PROBLEM DETAILS: Pull every line that holds the word "casing" from the entries.
=== RECORDS TO USE ===
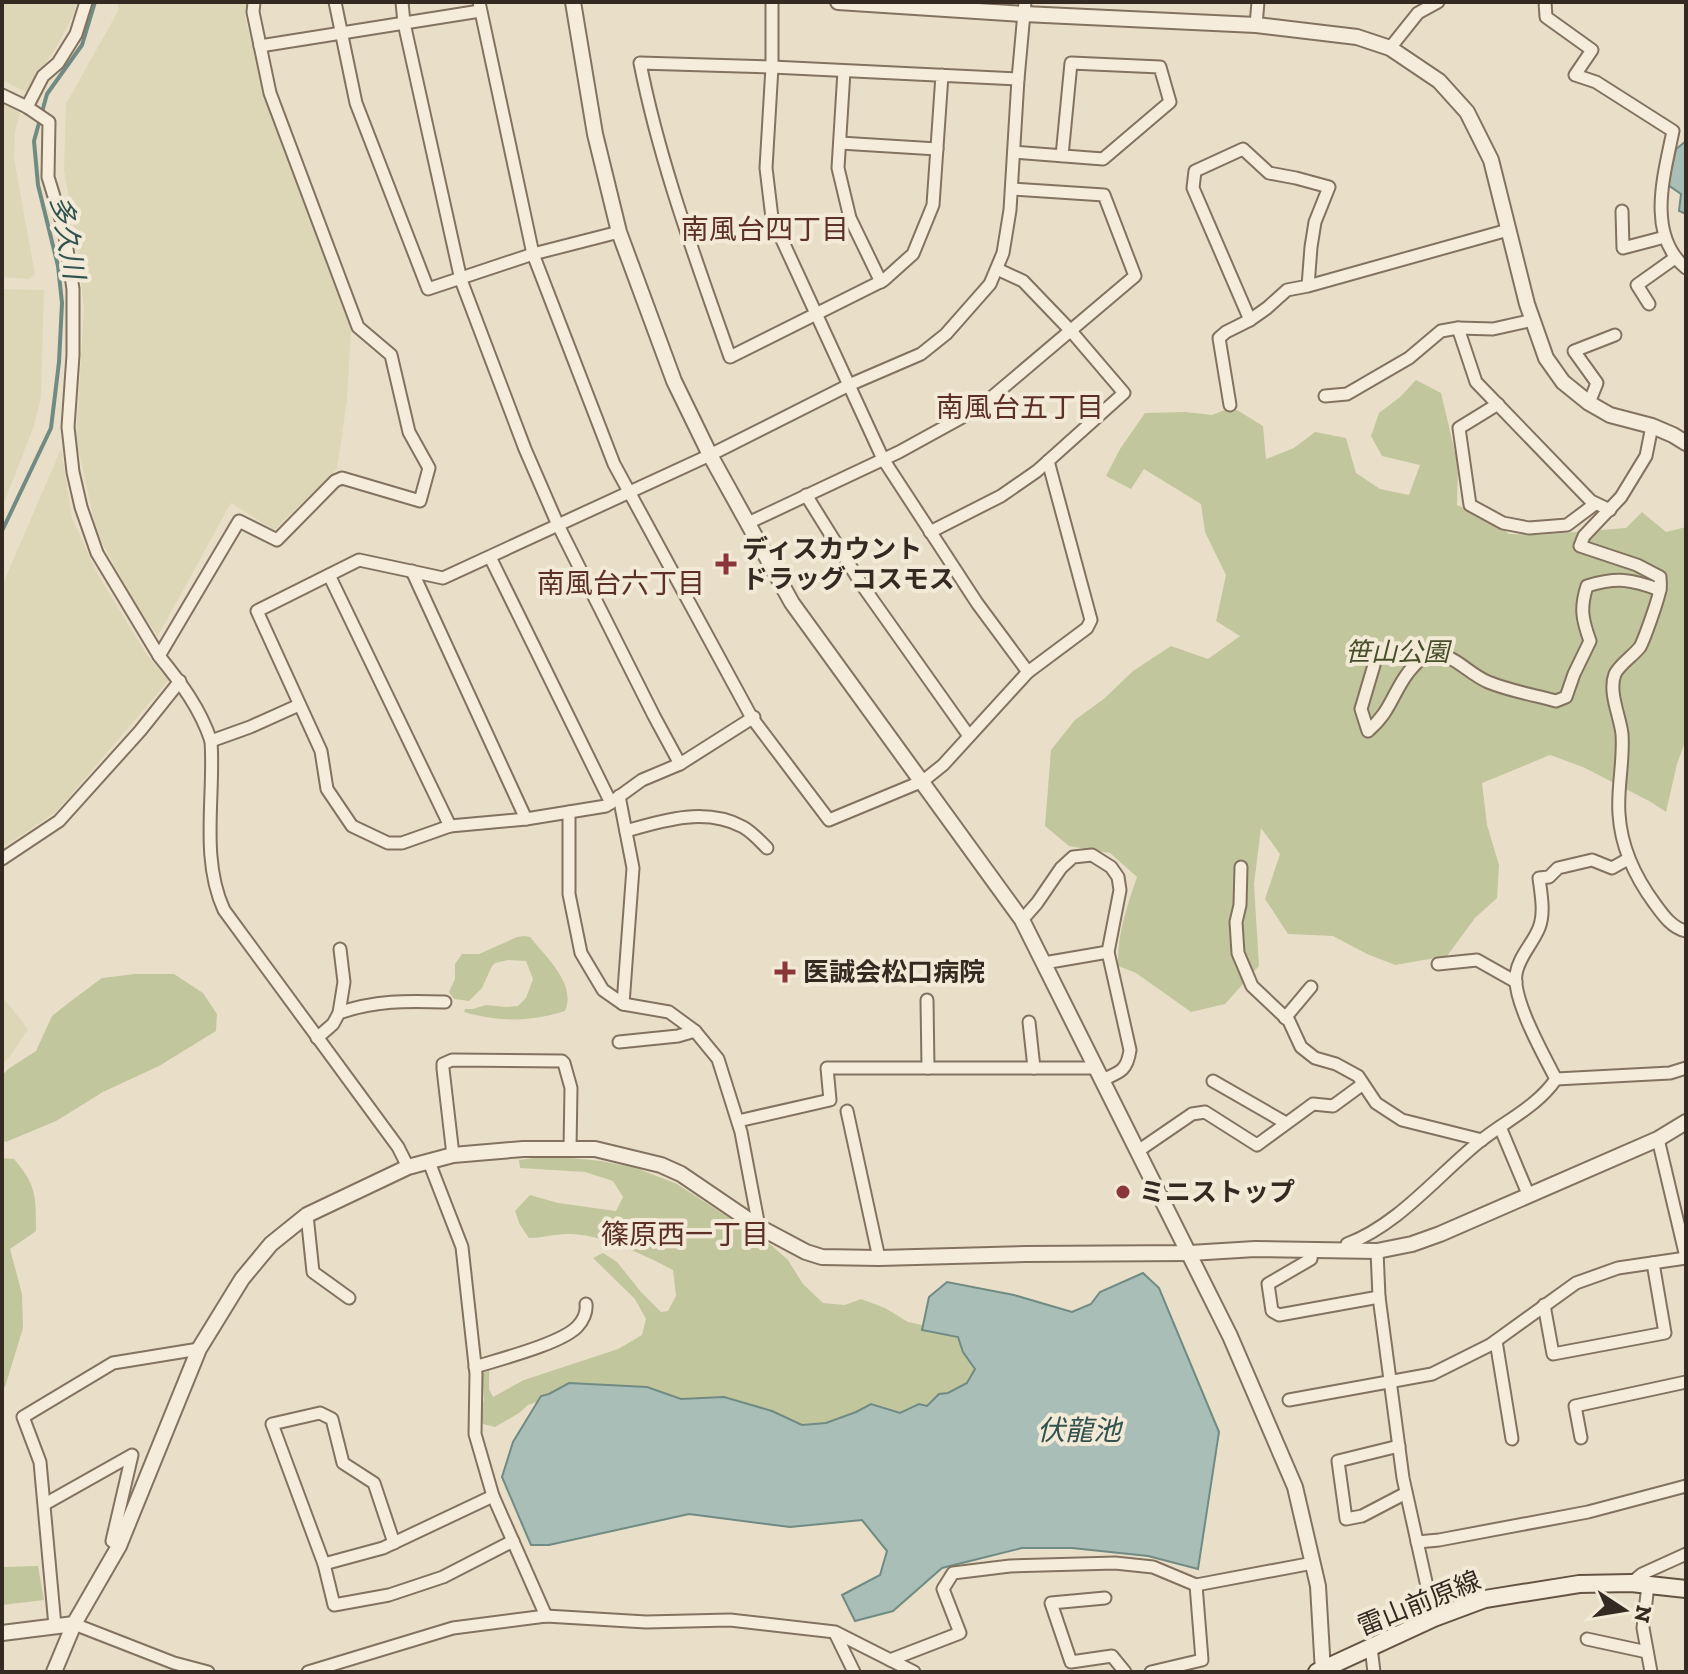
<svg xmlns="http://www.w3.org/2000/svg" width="1688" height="1674" font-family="'Zilla Slab','Noto Sans JP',serif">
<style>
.farmland{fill:#ded7b7}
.green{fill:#c2c69d}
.water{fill:#a9beb7;stroke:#708b84;stroke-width:2}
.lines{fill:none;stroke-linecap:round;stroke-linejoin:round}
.stream{stroke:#708b84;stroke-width:4}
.minor-casing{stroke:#83725f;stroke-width:15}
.tertiary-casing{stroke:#83725f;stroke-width:18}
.secondary-casing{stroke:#655342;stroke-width:20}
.minor{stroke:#f5ecdb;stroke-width:11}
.tertiary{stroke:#f5ecdb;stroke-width:14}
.secondary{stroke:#f5ecdb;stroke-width:16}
.poi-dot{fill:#8b3639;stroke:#f2e9d7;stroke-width:3}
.labels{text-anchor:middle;stroke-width:8;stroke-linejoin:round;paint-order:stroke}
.poi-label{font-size:26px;font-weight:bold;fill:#352a21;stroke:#f2e9d7;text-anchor:start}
.park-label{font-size:26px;font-style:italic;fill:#474f2a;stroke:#f2e9d7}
.street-label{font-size:26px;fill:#352a21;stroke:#f2e9d7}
.neighbourhood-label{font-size:28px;fill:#5d3026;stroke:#f2e9d7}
.water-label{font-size:28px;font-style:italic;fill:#325350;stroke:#f2e9d7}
</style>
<rect width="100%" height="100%" fill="#e9dfc8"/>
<g class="farmland">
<polygon points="2,2 77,2 74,14 57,46 26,92 2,80"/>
<polygon points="118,2 246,2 245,17 272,119 351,330 347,400 337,469 274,530 231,503 158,636 135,604 97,533 76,439 84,309 76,238 64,171 66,104 118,11"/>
<polygon points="2,102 20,113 15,132 14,158 35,274 29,279 2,277"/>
<polygon points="2,289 44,290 41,397 34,426 2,508"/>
<polygon points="61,449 72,518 97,573 147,655 169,680 56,812 2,848 2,586"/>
<polygon points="2,996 28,1029 9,1058 2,1064"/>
</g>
<g class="green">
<path d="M1416,380L1441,393L1458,465L1457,505L1492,520L1509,534L1539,535L1626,528L1642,512L1666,532L1686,527V739L1677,764L1666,812L1651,802L1583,767L1550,755L1482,783L1487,825L1499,865L1497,898L1475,918L1447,956L1395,965L1367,954L1333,936L1288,934L1265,899L1280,854L1261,828L1254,884L1259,966L1225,1004L1191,1012L1136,973L1118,966C1117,935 1127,906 1137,877L1110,853L1069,846L1045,826L1051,750L1075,720L1105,698L1133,671L1171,646L1208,659L1240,636L1216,621L1226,575L1205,532L1201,504L1144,469L1131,489L1106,476L1120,449L1145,413L1185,412L1212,415L1232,407L1263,426L1266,459L1294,448L1315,432L1346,438L1356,473L1380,489L1409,495L1420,465L1382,456L1371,436L1379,413L1400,397Z"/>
<path d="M524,936L530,937C545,956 577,984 565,1011C532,1022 497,1022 464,1012L465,1009H473L486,1005L506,1007L518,1006L526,998L533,979L526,961L508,960L495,963L492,966L482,988L469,1001L454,999L449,992L455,979V964L462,954H479L517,937Z"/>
<polygon points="135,974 174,974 203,993 217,1014 216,1031 159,1066 103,1092 56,1121 6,1142 2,1141 2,1076 8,1069 36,1051 52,1016 71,1001 102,978"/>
<path d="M540,1157H562L601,1161L636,1168L677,1184L771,1245L788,1260L803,1284L823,1303L845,1305L861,1299L885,1308L908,1322L959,1333L978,1369L972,1385L922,1413L805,1432L563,1392L528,1405L519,1413L495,1427L483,1424L480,1415L484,1399L482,1373L489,1371V1389L493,1397L524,1380L618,1349L642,1335L646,1319L635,1299L593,1258L603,1253L617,1262L641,1292L661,1312L668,1311L676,1296L673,1270C645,1255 599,1233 567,1234C554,1234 542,1238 529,1238L520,1225L515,1211L530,1195L558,1203L616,1211L623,1197L613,1181L585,1172L520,1168L519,1160Z"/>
<path d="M2,1158L14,1159C37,1186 36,1197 36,1231L10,1249L22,1294L23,1328L5,1387H2Z"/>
<polygon points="38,1566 44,1600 2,1605 3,1567"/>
</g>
<g class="water">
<polygon points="1686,141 1686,214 1679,211 1681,194 1668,185 1676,149"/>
<polygon points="1143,1273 1159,1288 1219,1432 1198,1569 1148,1556 1072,1548 1022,1548 942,1568 893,1611 855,1621 842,1595 880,1575 887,1551 862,1520 790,1527 689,1514 549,1545 531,1545 502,1477 513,1442 541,1396 549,1394 569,1383 647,1387 681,1399 724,1397 772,1411 802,1425 826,1423 856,1412 871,1404 900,1413 919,1404 927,1406 939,1394 948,1393 967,1383 975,1369 963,1352 958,1337 922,1330 929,1297 947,1282 1014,1295 1072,1312 1091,1304 1100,1292"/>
</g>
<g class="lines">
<polyline class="stream" points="2,531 51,428 59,362 62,303 58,266 38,185 34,141 47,94 82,45 95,2"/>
<defs>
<g id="minor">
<path d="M254,2L253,12L270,93L358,327L391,355L409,432L429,468L420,501L342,478L335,481L277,540L239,521L159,656C181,683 200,708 211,741C215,796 200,858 224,910L398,1147L408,1167"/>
<polyline points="335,2 356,103 428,289 533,254 619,232"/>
<polyline points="402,2 404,23 461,280 525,449 558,525 654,716 680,764"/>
<polyline points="479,2 533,254 614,464 752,718 829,820 923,781 943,765 1028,672 1087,628 1091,620 1048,461"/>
<polyline points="772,2 772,67 766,168 772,218 883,459 977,603 1028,672"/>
<path d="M1545,2L1546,17L1592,50L1575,75L1596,82L1673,131C1664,175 1646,235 1686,268"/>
<polyline points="1256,25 1258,2"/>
<polyline points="260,46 480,11"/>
<polyline points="1390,48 1418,13 1438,2"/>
<polyline points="844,71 838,168 850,218 881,282"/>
<path d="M942,75L933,205L913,254L884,280L730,357C696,260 660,164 640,63L772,67L1018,79"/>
<polyline points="2,95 27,107 49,122 48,177 64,229 73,289 73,355 68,427 73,472 81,507 97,553 159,656"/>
<polyline points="27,107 43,76 58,63 76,34 86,2"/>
<polyline points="840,143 937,149"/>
<polyline points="1014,152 1103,159 1170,102 1160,67 1071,63 1062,156"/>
<polyline points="1622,211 1623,248 1665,237"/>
<polyline points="1308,286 1287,290 1267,308 1250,320 1193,188 1195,171 1243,149 1269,173 1296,178 1329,187 1315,222 1311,247 1308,286 1508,230"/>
<polyline points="1649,304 1637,285 1675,258"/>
<polyline points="1458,328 1493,329 1533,320"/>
<polyline points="1325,396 1347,394 1409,358 1441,331 1458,328 1476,382 1591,501 1610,510"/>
<polyline points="1589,403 1597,383 1574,351 1615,335"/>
<polyline points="1498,404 1459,428 1470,505 1503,523 1529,528 1567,525 1595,504"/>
<polyline points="1230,405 1219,338 1226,332 1250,320"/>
<path d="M1652,426L1646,456L1621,497L1584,536L1580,546L1637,565L1660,577C1660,581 1661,585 1660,589C1659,598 1644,640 1640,647C1633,656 1620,664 1615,674C1608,692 1620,716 1622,734C1624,761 1617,788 1619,814C1621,847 1635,877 1655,904C1663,915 1672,928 1686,931"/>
<polyline points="806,495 862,585 969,736"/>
<polyline points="748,523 899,452 979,408 1135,276 1104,195 1012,189"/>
<polyline points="930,532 1001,496 1037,471 1124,393 1071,331 1023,281 997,269"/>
<polyline points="490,557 611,803"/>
<polyline points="412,571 526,819"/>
<polyline points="329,575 450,826"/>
<path d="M1374,665L1361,709L1368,731C1389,713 1391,698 1405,677C1411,668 1419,660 1427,653C1454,652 1465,672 1488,682C1510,691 1534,695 1556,701L1566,697L1574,674L1590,641C1582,619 1580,608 1587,586C1617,577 1631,579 1660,590"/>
<polyline points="754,717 680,764 642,780 606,806 526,819 450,826 402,843 388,843 352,826 327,789 321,751 257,611 359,560 443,578 710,455 849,385 921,354 946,334 990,284 1003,253 1010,210 1018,79 1025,2"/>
<polyline points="211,741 250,727 299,705"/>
<polyline points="619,796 633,868 623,1004"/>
<polyline points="569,812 569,894 581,953 603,990 623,1004 669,1012 695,1031 718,1059 741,1132 759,1227"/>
<path d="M626,831C664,820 706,807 743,827C752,832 760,841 767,848"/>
<polyline points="2,859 59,821 140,731 180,681"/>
<polyline points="1241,867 1240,905 1236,922 1238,953 1252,986 1289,1021 1301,1047 1315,1058 1336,1064 1358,1076 1376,1103 1402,1120 1482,1140"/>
<path d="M1022,920L1037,903L1061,868L1073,857L1092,855L1111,867L1118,877L1120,890L1108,952L1130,1050C1127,1071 1120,1072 1102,1080"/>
<polyline points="1044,963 1108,952"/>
<polyline points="1438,964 1477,960 1516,982"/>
<polyline points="927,1000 928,1068"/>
<polyline points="339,1013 344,982 340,949"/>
<polyline points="1285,1018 1311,987"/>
<polyline points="1029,1022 1034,1068"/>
<path d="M317,1038L333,1024L339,1013C376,1000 407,1001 445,1002"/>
<polyline points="619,1042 678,1036 695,1031"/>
<path d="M1556,1079C1544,1056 1512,999 1516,974C1519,956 1532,945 1539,928C1545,913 1541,894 1539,878L1549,877L1558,868L1592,860L1612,868L1628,859"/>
<polyline points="1556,1079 1670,1073 1686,1068"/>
<polyline points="1213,1081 1286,1123"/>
<polyline points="847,1111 879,1258"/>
<polyline points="738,1121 830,1100 827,1068 1096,1068"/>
<polyline points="1500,1127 1529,1196"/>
<polyline points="1658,1139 1686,1257"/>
<polyline points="1138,1151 1192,1114 1205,1112 1257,1145 1313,1104 1333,1106 1363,1084"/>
<polyline points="453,1155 443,1069 443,1064 452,1060 562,1061 564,1063 571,1088 570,1149"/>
<polyline points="429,1162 462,1247 476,1374 475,1434 493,1496 546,1616"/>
<polyline points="307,1215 313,1272 349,1298"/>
<polyline points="1312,1250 1311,1259 1268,1284 1272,1311 1279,1315 1379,1297"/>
<path d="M1346,1251L1347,1244C1398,1225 1437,1176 1479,1142C1505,1121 1537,1107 1556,1079"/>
<polyline points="1377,1251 1379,1297 1403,1478 1434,1618"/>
<polyline points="1544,1305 1553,1354 1665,1333 1653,1263"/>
<polyline points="1496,1341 1512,1439"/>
<path d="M475,1367C500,1359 560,1344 577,1327C583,1321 587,1312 586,1304"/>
<polyline points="1289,1400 1432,1374 1490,1345 1576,1283 1618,1268 1686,1258"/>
<polyline points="1581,1438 1575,1406 1686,1382"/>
<polyline points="1399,1446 1338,1461 1346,1519 1362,1516 1406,1493"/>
<polyline points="45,1504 132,1455 112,1541 119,1546"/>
<polyline points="1417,1542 1439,1540 1588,1512 1686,1486"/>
<polyline points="394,1543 374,1483 343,1463 332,1419 320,1413 272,1424 324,1564 334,1605 389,1595 443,1577 513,1541"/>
<polyline points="324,1564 383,1548 493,1496"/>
<polyline points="1631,1583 1642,1574 1686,1554"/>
<polyline points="1648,1585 1643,1628 1651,1672"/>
<polyline points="1105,1598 1051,1603 1071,1662 1112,1656 1125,1672"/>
<polyline points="74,1624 174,1663 208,1672"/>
<polyline points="55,1626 40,1462 23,1417 113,1363 199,1349"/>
<polyline points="835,1633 854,1672"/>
<polyline points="1587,1639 1647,1652"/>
<polyline points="1371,1647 1374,1672"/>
<polyline points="890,1660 960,1633 943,1589 953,1573 1010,1566 1115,1563 1153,1567 1196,1585 1313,1563"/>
<polyline points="308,1672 453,1628 546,1616 646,1622 730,1620 835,1632 914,1672"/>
<polyline points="1151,1672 1202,1660 1196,1585"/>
</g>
<g id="tertiary">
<polyline points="573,2 595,134 619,232 674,381 710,455 792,603 1022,920 1230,1336 1295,1487 1318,1586 1323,1672"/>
<polyline points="838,2 1024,14 1256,25 1357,37 1390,48 1439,81 1467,112 1491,160 1527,304 1546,358 1563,382 1589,403 1610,415 1652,426 1673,435 1686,443"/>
<polyline points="2,1633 74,1624"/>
<polyline points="54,1672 74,1624 119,1546 199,1349 242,1279 271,1244 307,1215 408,1167 453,1155 523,1149 595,1149 661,1165 681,1174 759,1227 806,1252 822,1257 879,1258 1025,1254 1190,1253 1255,1249 1377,1251 1412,1244 1440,1234 1658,1139 1686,1122"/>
</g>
<polyline id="secondary" points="1317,1672 1434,1618 1485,1599 1579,1584 1631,1583 1686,1589"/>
</defs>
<use href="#minor" class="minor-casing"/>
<use href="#tertiary" class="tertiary-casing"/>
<use href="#secondary" class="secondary-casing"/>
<use href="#minor" class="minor"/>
<use href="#tertiary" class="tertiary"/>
<use href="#secondary" class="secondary"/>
</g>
<g class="poi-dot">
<path d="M722 552h8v8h8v8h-8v8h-8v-8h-8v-8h8z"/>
<path d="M781 960h8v8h8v8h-8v8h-8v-8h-8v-8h8z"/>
<circle cx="1123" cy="1192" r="8"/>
</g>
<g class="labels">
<g class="poi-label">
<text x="742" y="558">ディスカウント<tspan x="742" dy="30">ドラッグ コスモス</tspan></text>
<text x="803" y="981">医誠会松口病院</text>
<text x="1139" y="1201">ミニストップ</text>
</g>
<g class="park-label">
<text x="1397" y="661">笹山公園</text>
</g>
<g class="street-label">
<text transform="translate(1419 1603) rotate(-22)" y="9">雷山前原線</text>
</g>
<g class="neighbourhood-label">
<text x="765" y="239">南風台四丁目</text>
<text x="1020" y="417">南風台五丁目</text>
<text x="621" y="593">南風台六丁目</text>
<text x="685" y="1244">篠原西一丁目</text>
</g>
<g class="water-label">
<text transform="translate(68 237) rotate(80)" y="10">多久川</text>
<text x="1079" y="1440">伏龍池</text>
</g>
</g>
<rect width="1688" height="1674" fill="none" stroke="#352a21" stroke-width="8"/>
<g transform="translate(1624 1610) rotate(102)" stroke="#f2e9d7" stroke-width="6" paint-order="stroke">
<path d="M0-6L14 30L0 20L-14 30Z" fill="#352a21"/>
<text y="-12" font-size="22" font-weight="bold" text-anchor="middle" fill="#352a21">N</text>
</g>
</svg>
===
TASK SOLUTION:
.minor-casing{stroke:#83725f;stroke-width:15}
.tertiary-casing{stroke:#83725f;stroke-width:18}
.secondary-casing{stroke:#655342;stroke-width:20}
<use href="#minor" class="minor-casing"/>
<use href="#tertiary" class="tertiary-casing"/>
<use href="#secondary" class="secondary-casing"/>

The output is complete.